The apex court has been asked to decide if the temple complex that came up in 1997 belongs to the Bangalore or the Mumbai branch of Iskcon.

After winning the ‘Ban Gita’ petition in a Russian court, two sets of Iskcon followers are now bracing for a turf war before the Supreme Court to determine who owns the imposing, multi-crore temple complex on Hare Krishna Hill in Bangalore.

The apex court has been asked to decide if the temple complex that came up in 1997 belongs to the Bangalore or the Mumbai branch of Iskcon.

The case, originally filed in 2001, before a local court in Bangalore, landed in the country’s apex court in May last year as a special leave petition, after going through the Karnataka high court on appeal, and is now slated for hearing on February 16.

The suit has its bearing in both theological and materialistic issues of Iskcon, founded in 1966 by AC Bhaktivedanta Swami Prabhupada, over the manner in which the units of the society should function and who succeeds him.

“Iskcon Bangalore is a legal entity in existence and separate from Iskcon Mumbai,” said Madhu Pandit Das,  president of Iskcon Bengaluru, who was expelled from the society in 1999 along with a few others for raising these questions.

“This is a very old case. All Iskcon trusts registered in India are affiliated to the Mumbai society,” said an Iskcon insider.

“The Mumbai trust was registered first in India in 1966 under the Societies Registration Act of 1860. The Bangalore trust followed, but under the same affiliation,” he said.

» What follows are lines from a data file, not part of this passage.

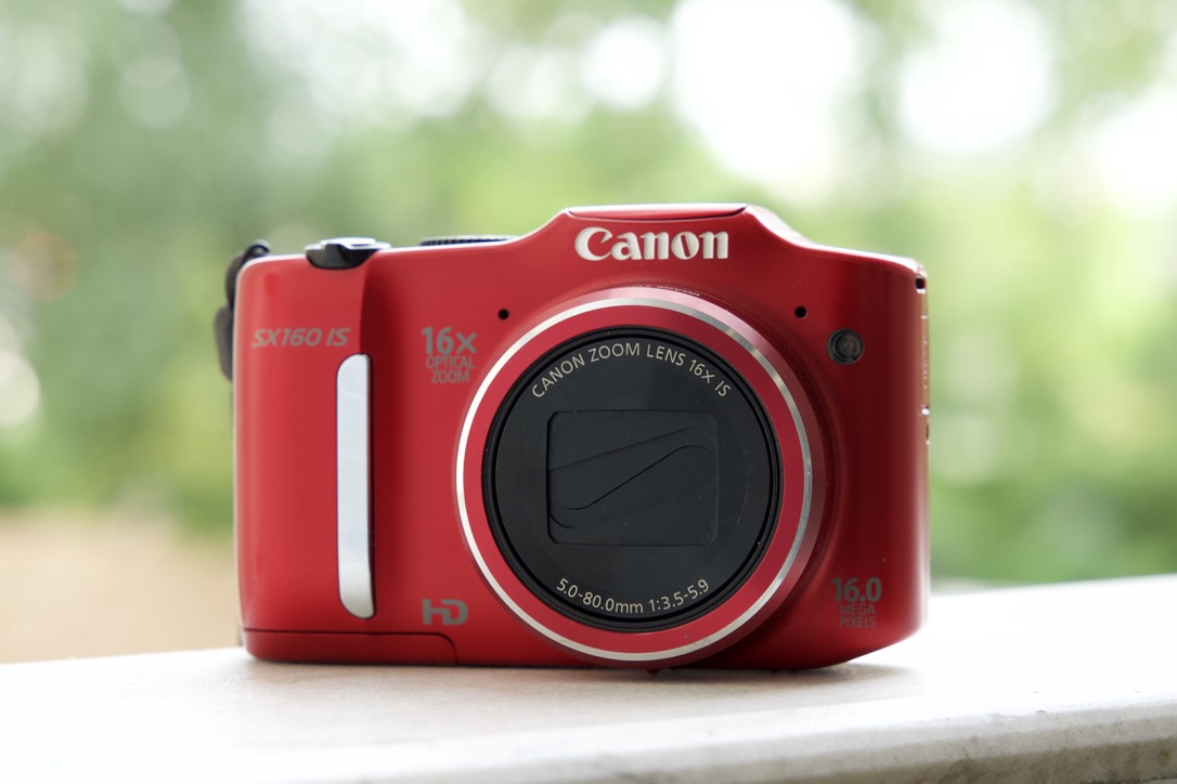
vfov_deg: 13.0
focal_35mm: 105
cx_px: 588
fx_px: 3433
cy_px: 392
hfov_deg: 19.5
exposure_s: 1/125
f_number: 6.3
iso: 1000
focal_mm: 70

According to legal papers on the turf war, the theological debate that has been on since 1977, when Prabhupada died, found its echo during a meeting of the society’s general body at its headquarters in Mayapur near Kolkata in 1998. There, the representatives of the Bangalore Iskcon raised the theological issue, such as the succession pattern that at present rests on 20-25 members of the general body, who act as acharyas or gurus.

The question also arose on the relation between Iskcon branches and its global body.

Madhu Pandit Das supported the view that there will not be any disciple of Prabhupada to succeed him as acharya and every branch of Iskcon will be an independent entity with no administrative or organisational affiliation to the global body.

Das, an alumnus of the Indian Institute of Technology in Mumbai, who has been with Iskcon since 1982, went to a local court to prevent the Mumbai branch from taking over possession of the Bangalore temple complex.

The local court gave an order in his favour.

But this has been challenged by Mumbai Iskcon, which acts like the de facto global headquarters of what is popularly called the Hare Krishna Movement with Gopal Krishna Maharaj as the India chief.

The Karnataka high court then set aside the local court’s judgment and also reversed the findings on the title to the Hare Krishna Hill temple complex in favour of Mumbai Iskcon. Now, the Bangalore branch has moved the Supreme Court.

Only in December, Iskcon had won a case in Russia where a local court in Siberia threw a petition filed by local authorities seeking a ban on a version of Bhagwad Gita written by Prabhupada as

an “extremist” literature that sought to spread sectarian hatred.